Stored items:
------------------------------
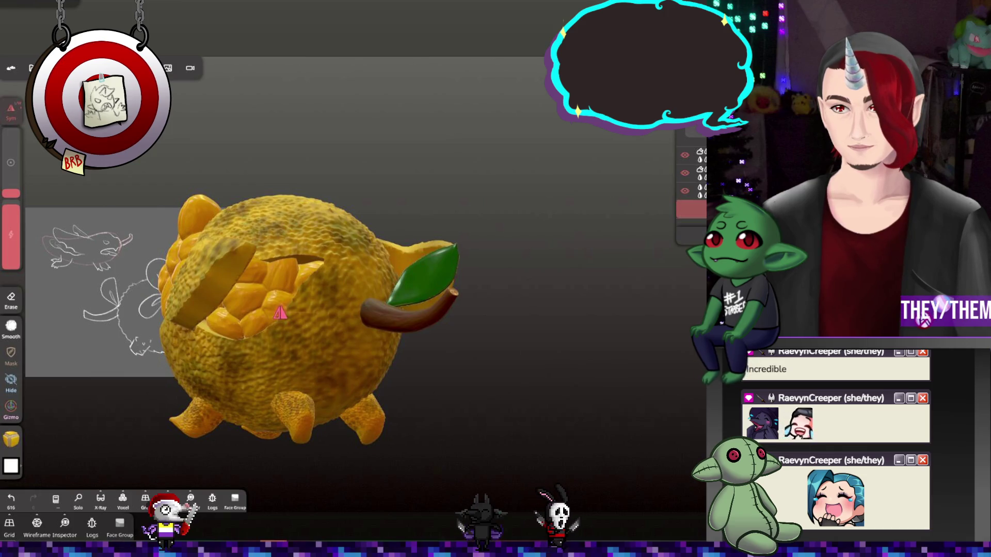
{"action": "mouse_move", "coordinate": [302, 218]}
{"action": "right_mouse_down"}
{"action": "mouse_move", "coordinate": [531, 248]}
{"action": "mouse_move", "coordinate": [72, 333]}
{"action": "right_mouse_up"}
{"action": "left_click", "coordinate": [11, 438]}
{"action": "key", "text": "ctrl+z"}
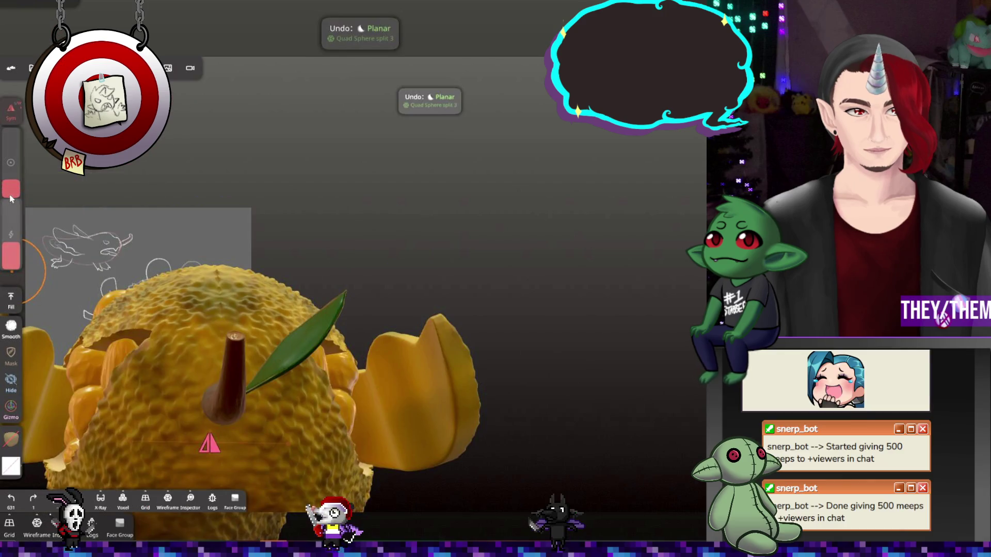
{"action": "mouse_move", "coordinate": [427, 422]}
{"action": "right_mouse_down"}
{"action": "mouse_move", "coordinate": [552, 441]}
{"action": "mouse_move", "coordinate": [460, 419]}
{"action": "mouse_move", "coordinate": [513, 388]}
{"action": "right_mouse_up"}
{"action": "key", "text": "ctrl+z"}
{"action": "left_click_drag", "start_coordinate": [11, 248], "coordinate": [11, 258]}
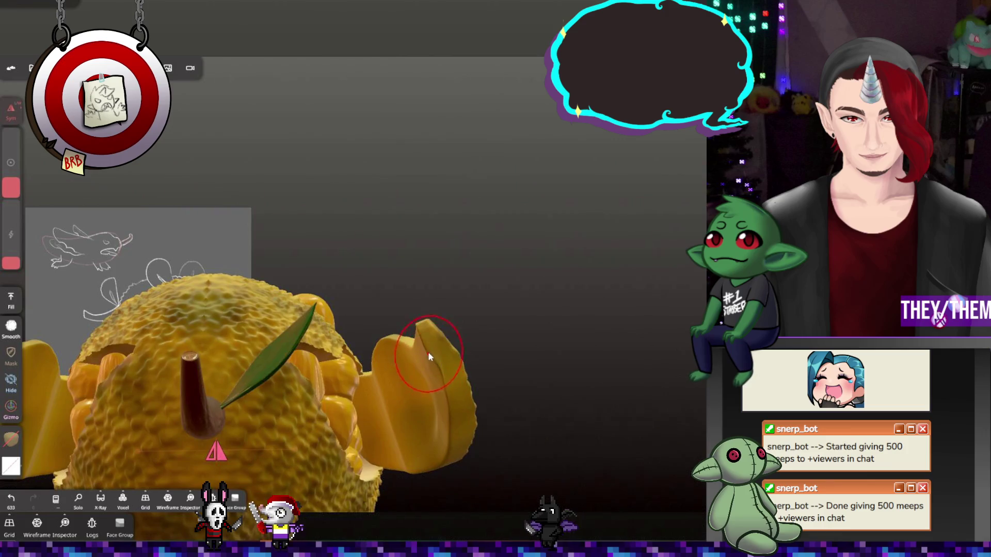
{"action": "mouse_move", "coordinate": [434, 371]}
{"action": "right_mouse_down"}
{"action": "mouse_move", "coordinate": [491, 425]}
{"action": "mouse_move", "coordinate": [471, 420]}
{"action": "right_mouse_up"}
{"action": "key", "text": "ctrl+z"}
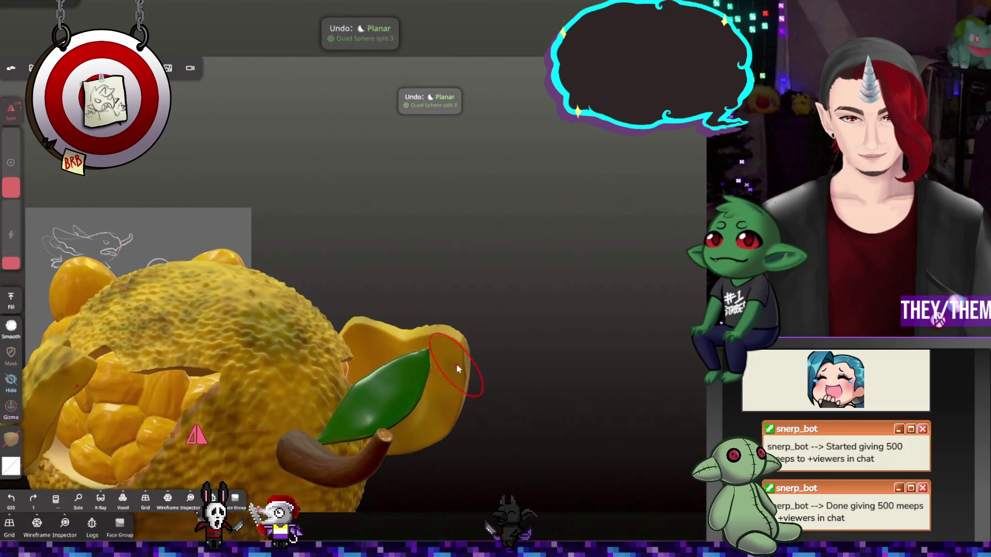
Lower the strength further and flatten the right peel flap, undoing the last stroke
{"action": "right_click_drag", "start_coordinate": [542, 398], "coordinate": [358, 406]}
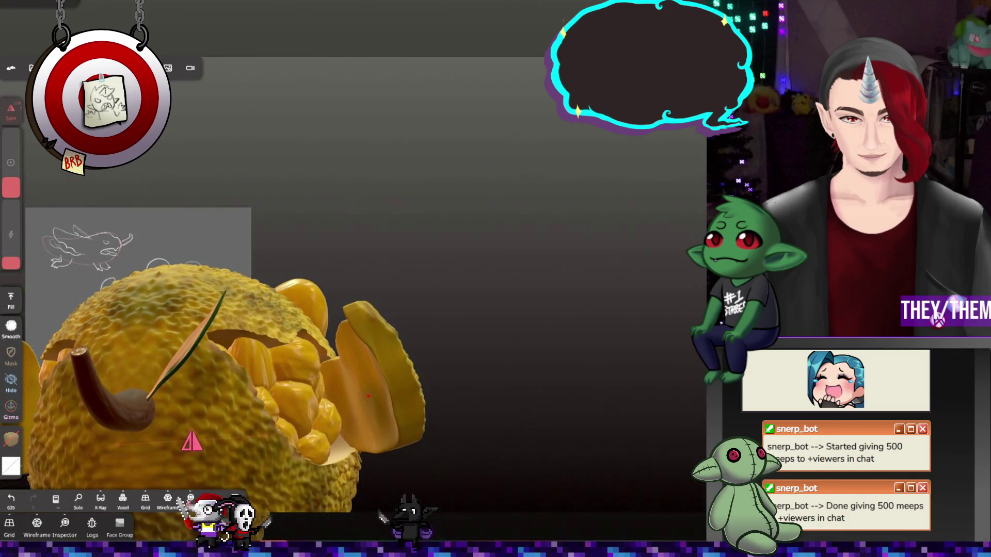
{"action": "mouse_move", "coordinate": [357, 385]}
{"action": "right_mouse_down"}
{"action": "mouse_move", "coordinate": [522, 398]}
{"action": "mouse_move", "coordinate": [425, 370]}
{"action": "right_mouse_up"}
------------------------------
### HOW TO COMPLETE THIS TASK
The entries above should be reproduced exactly, without their pictures.

### SOLUTION TO THIS TASK
{"action": "mouse_move", "coordinate": [302, 218]}
{"action": "right_mouse_down"}
{"action": "mouse_move", "coordinate": [531, 248]}
{"action": "mouse_move", "coordinate": [72, 333]}
{"action": "right_mouse_up"}
{"action": "left_click", "coordinate": [11, 438]}
{"action": "key", "text": "ctrl+z"}
{"action": "mouse_move", "coordinate": [427, 422]}
{"action": "right_mouse_down"}
{"action": "mouse_move", "coordinate": [552, 441]}
{"action": "mouse_move", "coordinate": [460, 419]}
{"action": "mouse_move", "coordinate": [513, 388]}
{"action": "right_mouse_up"}
{"action": "key", "text": "ctrl+z"}
{"action": "left_click_drag", "start_coordinate": [11, 248], "coordinate": [11, 258]}
{"action": "mouse_move", "coordinate": [434, 371]}
{"action": "right_mouse_down"}
{"action": "mouse_move", "coordinate": [491, 425]}
{"action": "mouse_move", "coordinate": [471, 420]}
{"action": "right_mouse_up"}
{"action": "key", "text": "ctrl+z"}
Lower the strength further and flatten the right peel flap, undoing the last stroke
{"action": "right_click_drag", "start_coordinate": [542, 398], "coordinate": [358, 406]}
{"action": "mouse_move", "coordinate": [357, 385]}
{"action": "right_mouse_down"}
{"action": "mouse_move", "coordinate": [522, 398]}
{"action": "mouse_move", "coordinate": [425, 370]}
{"action": "right_mouse_up"}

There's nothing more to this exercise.